__HOW TO COMPLETE THIS TASK__
Write the next part of the opinion piece on cartels in Kenyan agriculture, starting after its final sentence.

__PASSAGE__
※

Last week’s piece ended with a stern warning. The speed at which the Kenyan agriculture sector is falling prey to cartels, formed by unscrupulous tycoons in cahoots with fake politicians who do not feel the pinch of people’s hunger, is appalling.
The cartels are taking over as we watch in silence. They are after the four “M”. I will not deal with the two “C” (coffee and chicken). Coffee was already destroyed years ago, and its final blow may come from the Kuria Draft Bill that makes coffee domestic processing mandatory. This is dangerous, in real terms explosive, in a country that lives, thrives, hopes and depends on agriculture.
These four “M” which are key and essential sectors of the Kenyan economy are being handled recklessly by some government officials and some Members of Parliament, who are after quick profits, big gains from big pains and small brains. The first M is Maize.
The first M: Maize
The National Cereal Board Act formed the National Cereals and Produce Board (NCPB). This board has broad functions and powers, including the following:
- To regulate or to control the collection, movement, storage, sale, purchase, transportation, marketing, processing, distribution, importation, exportation, disposal and supply of maize, wheat and scheduled agricultural produce;
- To buy, store, sell, import, export or otherwise acquire and dispose of maize, wheat and scheduled agricultural produce in such manner, such quantities and on such terms as it may, from time to time, deem necessary to fulfil the requirements of producers and consumers in Kenya;
- To advise the minister on the proper production of maize, wheat and scheduled agricultural produce in relation to the needs of Kenya, and the extent to which control over the exportation and importation of maize, wheat or scheduled agricultural produce is desirable or necessary.

※

__DATA TO EXAMINE__
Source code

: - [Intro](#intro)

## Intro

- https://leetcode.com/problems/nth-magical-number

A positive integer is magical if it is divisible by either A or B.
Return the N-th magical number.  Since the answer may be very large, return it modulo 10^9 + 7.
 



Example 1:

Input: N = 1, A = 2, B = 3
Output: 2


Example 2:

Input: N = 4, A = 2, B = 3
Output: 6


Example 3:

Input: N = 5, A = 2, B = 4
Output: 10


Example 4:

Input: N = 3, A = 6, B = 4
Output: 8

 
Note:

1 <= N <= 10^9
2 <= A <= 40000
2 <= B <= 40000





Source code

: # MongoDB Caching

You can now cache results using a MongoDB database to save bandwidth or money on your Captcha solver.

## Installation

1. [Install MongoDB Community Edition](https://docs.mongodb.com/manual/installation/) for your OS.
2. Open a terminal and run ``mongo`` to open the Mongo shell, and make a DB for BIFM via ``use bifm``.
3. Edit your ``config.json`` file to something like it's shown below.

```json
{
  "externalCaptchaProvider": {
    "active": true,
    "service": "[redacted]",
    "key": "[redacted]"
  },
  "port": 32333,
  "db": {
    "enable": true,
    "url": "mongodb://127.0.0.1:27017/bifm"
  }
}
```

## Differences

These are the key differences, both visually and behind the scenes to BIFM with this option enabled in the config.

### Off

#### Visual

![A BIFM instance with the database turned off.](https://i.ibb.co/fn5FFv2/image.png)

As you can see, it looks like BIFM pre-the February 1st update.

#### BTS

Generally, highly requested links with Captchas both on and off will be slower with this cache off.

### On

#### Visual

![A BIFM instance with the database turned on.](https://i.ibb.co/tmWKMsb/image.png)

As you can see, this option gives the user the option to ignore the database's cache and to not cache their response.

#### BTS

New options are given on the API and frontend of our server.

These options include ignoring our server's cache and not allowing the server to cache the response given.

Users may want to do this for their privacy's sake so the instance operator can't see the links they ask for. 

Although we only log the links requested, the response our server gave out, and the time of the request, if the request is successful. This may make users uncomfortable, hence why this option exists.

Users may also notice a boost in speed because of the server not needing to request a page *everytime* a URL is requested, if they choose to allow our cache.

※

__RESPONSE__
Section 15 of the Act states that the price to be paid to producers shall be determined by the minister after consultation with the NCPB. Basically, the law gives the board and the minister ample powers to decide anything to do with maize, wheat and other produce listed in the schedule of the Act.
What Tevin taught me
Tevin Gitonga, a young university graduate and a small entrepreneur, tells me that Kenya produced about 46 million bags of maize in 2018, which was way above the intended 40 million bags per year.
Why did we then import maize? Who has the right to order the NCPB to release maize to millers in Kenya if there is a shortage? Is it the strategic food reserve or the Ministry of Agriculture? No wonder such a delay led to reduced prices for our farmers.
Tevin also told me that the proposal as to whether Kenya should import maize to cater for the current deficit will be decided this week. This has all the classic hallmarks of a cartel waiting to reap big from innocent Kenyans. There is a high chance of a Maize Scandal Part II. It is now becoming the norm to steal in phases…so that, like in a movie, we are all kept in suspense.
Fake shortage, foul imports and bankrupt farmers
Already in April, the price of maize flour went up due to shortage, yet last year millions of farmers’ harvest went to waste since the government refused to buy it. If they had, we would not be in this predicament in the first place, and we would not have had to import #fakemaize unfit for human consumption.
Dr Kwenjera, a brilliant professional and a farmer at heart, explained to me that the government lost Sh7 billion after buying maize that was found to be unfit for human consumption.
It cries out to heaven that ten traders pocketed about Sh2 billion for importing and supplying maize to the NCPB, when in fact we had an excess production of 6 million bags. This absurd decision led to farmers being offered extremely low prices for their harvest in 2019, and this is partly what helped paralyse the economy.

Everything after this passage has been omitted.